The basics for sentiment analysis are rather simple, words that are known for their polarity are given a score and then a sentence’s scores are added up to give an overall polarity score. An example scoring list is AFINN
For example, if we had the phrase, “I love hiking but I’m afraid of heights.”
In the AFINN list, “love” would be scored with a +3, while afraid is a -2. The overall score for the phrase would be +1 or mildly positive.
This is just a very basic demonstration. When using algorithms such as Textblob or VADER, the scoring is more complex and accurate as the systems continue to learn as they score text.
Sentiment analysis has been adopted across a variety of industries. It is widely used to monitor campaigns, brands, stock markets, compliance, and customer feedback. Once implemented, you can tag products that are getting negative reviews or measure how campaign slogans are landing.
When working with unstructured (or unlabeled) data, sentiment analysis can be helpful to be able to draw connections across text that is being used.
Limitations to Sentiment
In my project to analyze Twitter data, I thought that Sentiment Analysis was a perfect fit. I was taking hundreds of thousands of tweets that used the same hashtag to see if I could find out how people felt toward the Black Lives Matter movement. I used both VADER and Textblob to label the sentiment of all the tweets.
I first looked at the tweets provided by VADER as high polarity or “positive” sentiment:
Then I looked at tweets provided by Textblob again with high polarity or “positive” sentiment:
Just to continue checking I looked at the lowest polarity or “negative sentiment from both:
It become very obvious very quickly, when discussing matters of death, brutality, violence, there is going to be a negative tone to the text used. So, I wasn’t able to distinguish if people were supportive or against the Black Lives Matter movement based solely on sentiment.
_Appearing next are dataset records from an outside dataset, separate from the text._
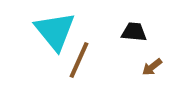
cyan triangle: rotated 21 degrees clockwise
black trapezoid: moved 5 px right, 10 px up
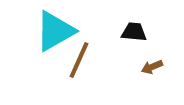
cyan triangle: rotated 39 degrees clockwise
brown arrow: rotated 15 degrees clockwise
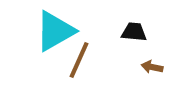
brown arrow: rotated 35 degrees clockwise
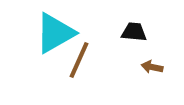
cyan triangle: moved 2 px down
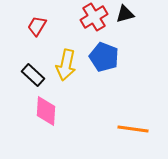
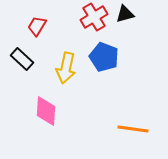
yellow arrow: moved 3 px down
black rectangle: moved 11 px left, 16 px up
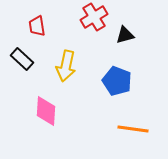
black triangle: moved 21 px down
red trapezoid: rotated 40 degrees counterclockwise
blue pentagon: moved 13 px right, 24 px down
yellow arrow: moved 2 px up
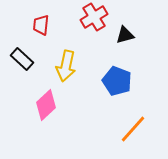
red trapezoid: moved 4 px right, 1 px up; rotated 15 degrees clockwise
pink diamond: moved 6 px up; rotated 44 degrees clockwise
orange line: rotated 56 degrees counterclockwise
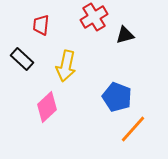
blue pentagon: moved 16 px down
pink diamond: moved 1 px right, 2 px down
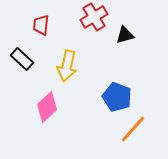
yellow arrow: moved 1 px right
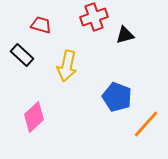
red cross: rotated 12 degrees clockwise
red trapezoid: rotated 100 degrees clockwise
black rectangle: moved 4 px up
pink diamond: moved 13 px left, 10 px down
orange line: moved 13 px right, 5 px up
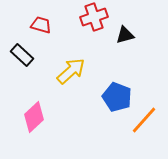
yellow arrow: moved 4 px right, 5 px down; rotated 144 degrees counterclockwise
orange line: moved 2 px left, 4 px up
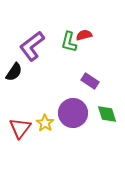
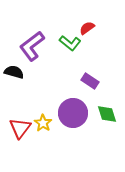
red semicircle: moved 3 px right, 7 px up; rotated 21 degrees counterclockwise
green L-shape: moved 1 px right, 1 px down; rotated 65 degrees counterclockwise
black semicircle: rotated 108 degrees counterclockwise
yellow star: moved 2 px left
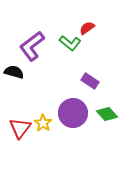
green diamond: rotated 25 degrees counterclockwise
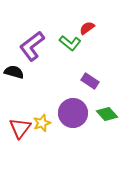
yellow star: moved 1 px left; rotated 18 degrees clockwise
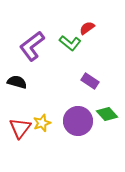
black semicircle: moved 3 px right, 10 px down
purple circle: moved 5 px right, 8 px down
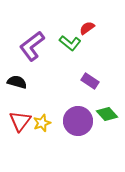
red triangle: moved 7 px up
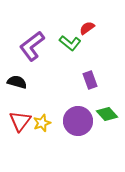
purple rectangle: moved 1 px up; rotated 36 degrees clockwise
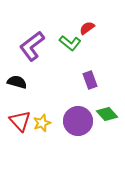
red triangle: rotated 20 degrees counterclockwise
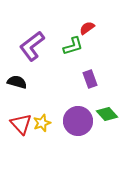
green L-shape: moved 3 px right, 3 px down; rotated 55 degrees counterclockwise
purple rectangle: moved 1 px up
red triangle: moved 1 px right, 3 px down
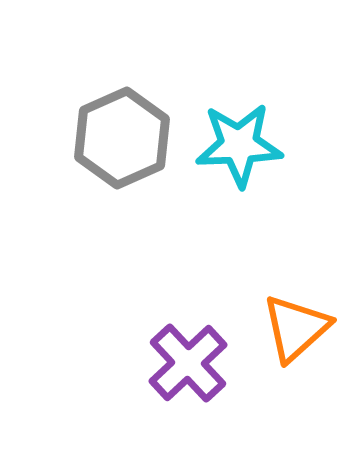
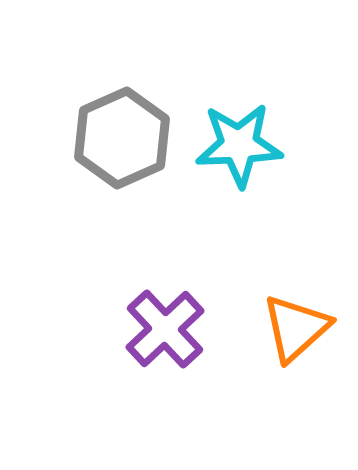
purple cross: moved 23 px left, 34 px up
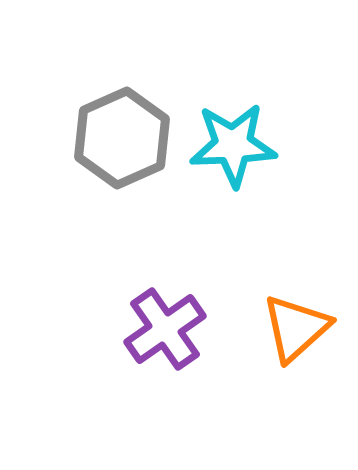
cyan star: moved 6 px left
purple cross: rotated 8 degrees clockwise
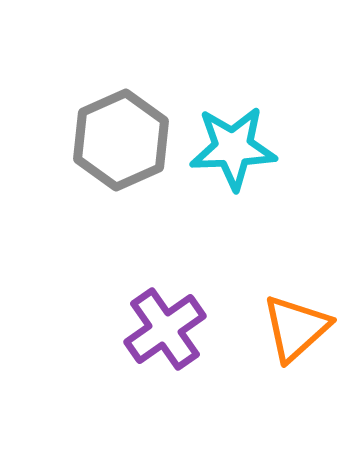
gray hexagon: moved 1 px left, 2 px down
cyan star: moved 3 px down
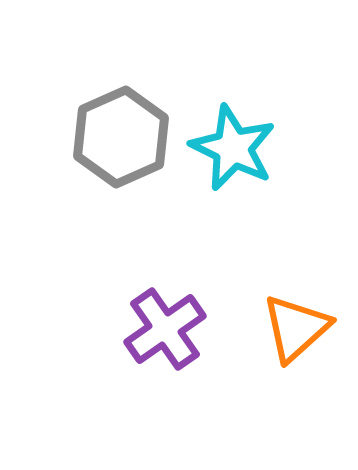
gray hexagon: moved 3 px up
cyan star: rotated 28 degrees clockwise
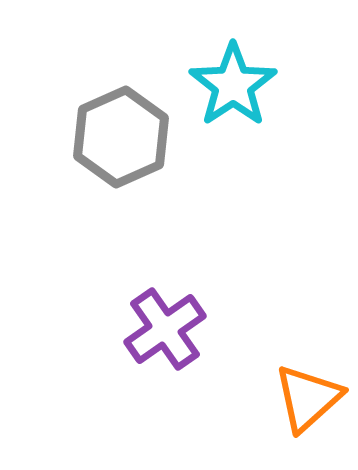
cyan star: moved 63 px up; rotated 12 degrees clockwise
orange triangle: moved 12 px right, 70 px down
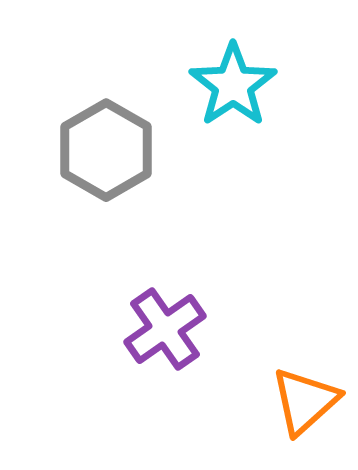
gray hexagon: moved 15 px left, 13 px down; rotated 6 degrees counterclockwise
orange triangle: moved 3 px left, 3 px down
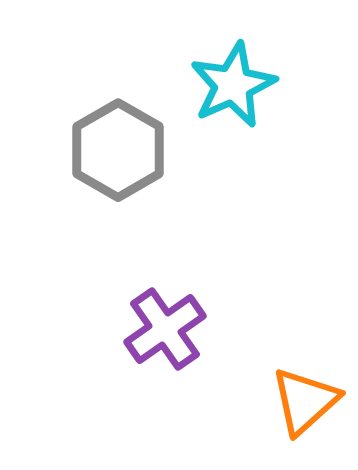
cyan star: rotated 10 degrees clockwise
gray hexagon: moved 12 px right
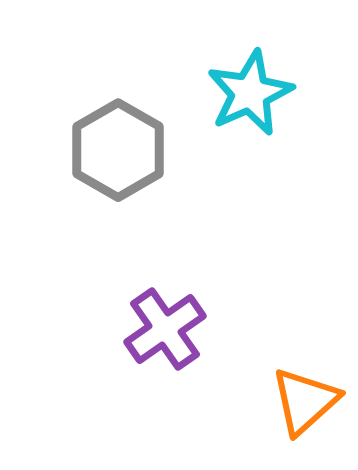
cyan star: moved 17 px right, 8 px down
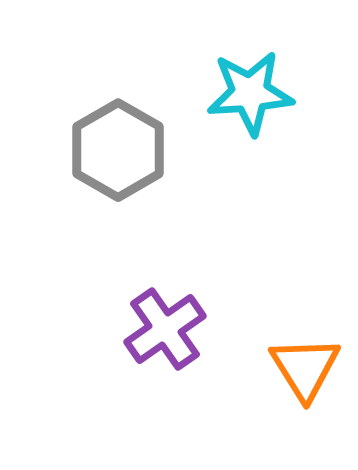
cyan star: rotated 20 degrees clockwise
orange triangle: moved 33 px up; rotated 20 degrees counterclockwise
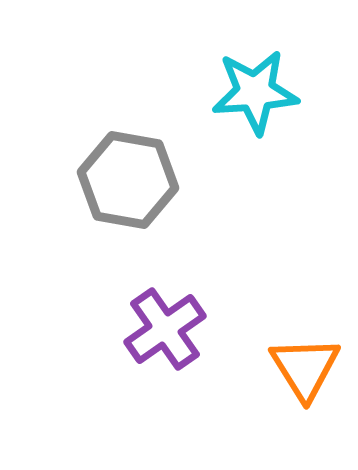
cyan star: moved 5 px right, 1 px up
gray hexagon: moved 10 px right, 30 px down; rotated 20 degrees counterclockwise
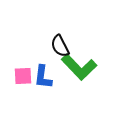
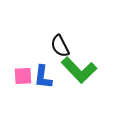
green L-shape: moved 3 px down
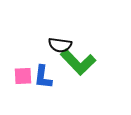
black semicircle: moved 1 px up; rotated 55 degrees counterclockwise
green L-shape: moved 1 px left, 8 px up
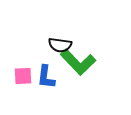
blue L-shape: moved 3 px right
It’s important to consider the context of what you’re analyzing.
Looking at the spread of the labeling from both VADER and Textblob also showcases how reading these tweets for sentiment was difficult, as many tweets were labeled as neutral.
Alternative Analysis
Aside from just looking at sentiment, there are many other tools that can be used to analyze text.
-
Intent Analysis - looks at the intention behind the text and identifying if it is an opinion, news, marketing, complaint, suggestion, appreciation or query.
-
Contextual Semantic Search - takes thousands of messages and a concept as input and filters all the messages that match closes with the given concept
As these new applications grow, companies are able to better implement adjustments by using the power of AI, Deep Learning, and intelligent classifirs. The more accurate the data, the better conclusions you’ll have.